- [WHAT YOU ARE ASKED TO DO]
Pick out every line in the listing below that contains the string "depth", and copy each of those lines in full.

--------------------

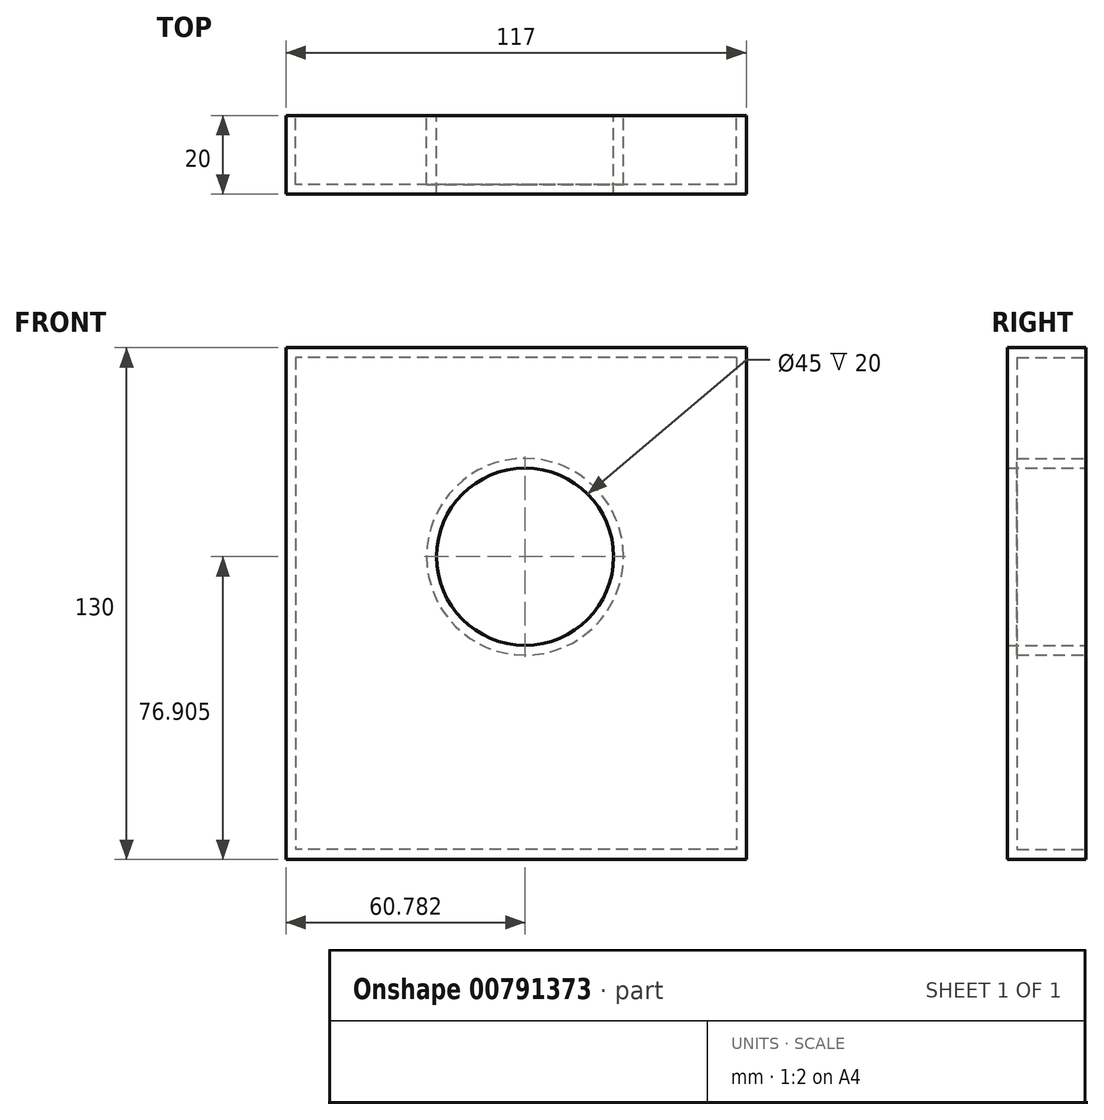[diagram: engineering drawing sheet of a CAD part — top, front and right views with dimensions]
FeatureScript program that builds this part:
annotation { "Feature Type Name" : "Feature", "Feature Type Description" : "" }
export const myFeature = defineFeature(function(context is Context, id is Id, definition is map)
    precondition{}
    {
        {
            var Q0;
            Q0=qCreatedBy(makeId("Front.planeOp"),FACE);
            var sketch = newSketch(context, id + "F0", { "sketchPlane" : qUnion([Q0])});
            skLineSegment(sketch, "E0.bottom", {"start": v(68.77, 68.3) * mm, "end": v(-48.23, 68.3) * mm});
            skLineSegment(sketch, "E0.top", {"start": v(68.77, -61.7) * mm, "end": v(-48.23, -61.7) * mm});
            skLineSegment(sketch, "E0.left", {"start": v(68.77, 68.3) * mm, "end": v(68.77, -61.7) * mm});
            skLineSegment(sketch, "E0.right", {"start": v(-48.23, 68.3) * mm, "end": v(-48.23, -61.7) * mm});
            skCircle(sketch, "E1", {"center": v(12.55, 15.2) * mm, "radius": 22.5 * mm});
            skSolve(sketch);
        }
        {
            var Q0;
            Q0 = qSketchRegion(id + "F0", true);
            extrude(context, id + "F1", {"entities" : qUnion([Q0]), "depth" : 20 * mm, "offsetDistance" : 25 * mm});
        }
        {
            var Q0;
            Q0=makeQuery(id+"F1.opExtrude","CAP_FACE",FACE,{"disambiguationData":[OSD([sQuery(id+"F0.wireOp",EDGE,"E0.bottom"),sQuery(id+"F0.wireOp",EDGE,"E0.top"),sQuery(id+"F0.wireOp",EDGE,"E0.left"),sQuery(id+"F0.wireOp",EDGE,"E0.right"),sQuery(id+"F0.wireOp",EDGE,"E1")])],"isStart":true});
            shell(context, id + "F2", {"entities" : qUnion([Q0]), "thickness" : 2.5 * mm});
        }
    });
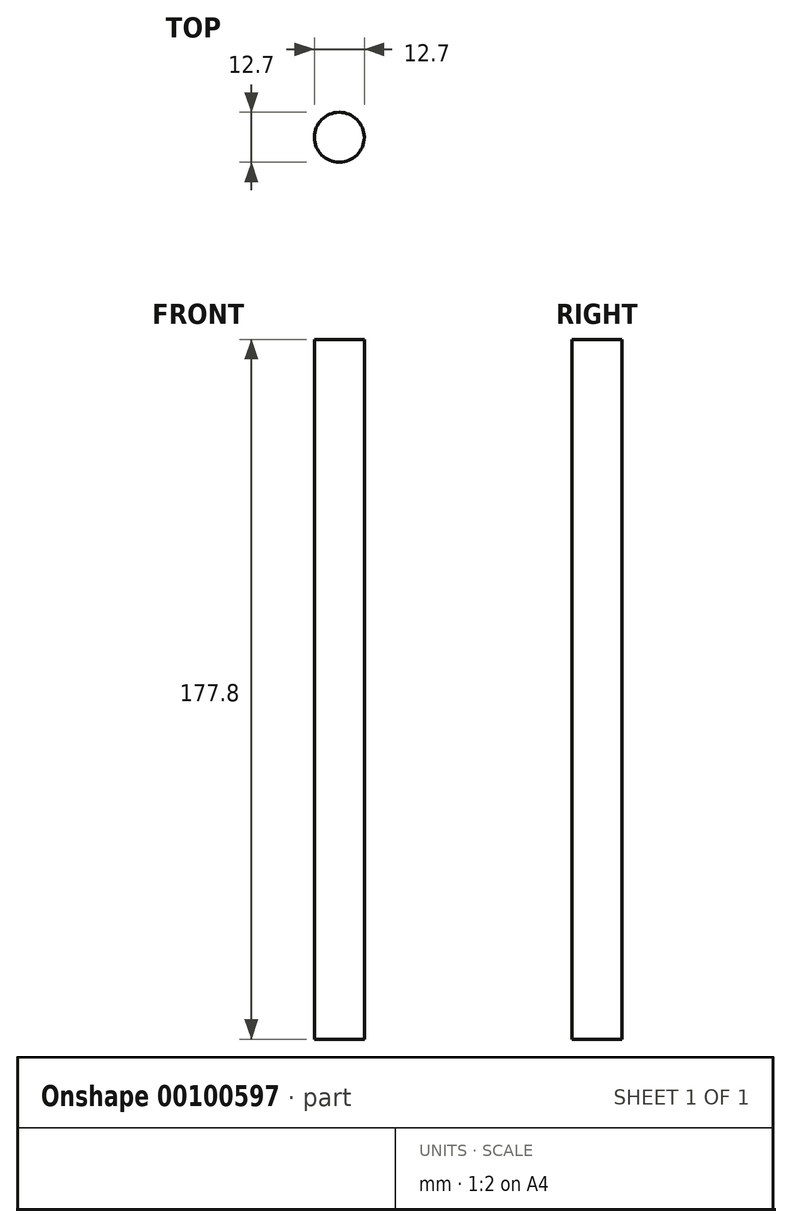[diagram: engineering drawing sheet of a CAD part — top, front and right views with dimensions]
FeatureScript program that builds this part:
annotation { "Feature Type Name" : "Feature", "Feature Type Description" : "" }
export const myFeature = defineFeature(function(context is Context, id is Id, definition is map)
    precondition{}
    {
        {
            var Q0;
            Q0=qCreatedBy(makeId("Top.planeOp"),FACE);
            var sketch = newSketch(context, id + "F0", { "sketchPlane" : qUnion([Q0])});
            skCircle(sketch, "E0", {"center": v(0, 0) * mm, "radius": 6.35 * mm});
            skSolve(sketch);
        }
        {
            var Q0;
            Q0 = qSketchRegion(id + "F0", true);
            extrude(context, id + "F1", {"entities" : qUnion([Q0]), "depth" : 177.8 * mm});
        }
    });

--------------------

- [ANSWER]
            extrude(context, id + "F1", {"entities" : qUnion([Q0]), "depth" : 20 * mm, "offsetDistance" : 25 * mm});
            extrude(context, id + "F1", {"entities" : qUnion([Q0]), "depth" : 177.8 * mm});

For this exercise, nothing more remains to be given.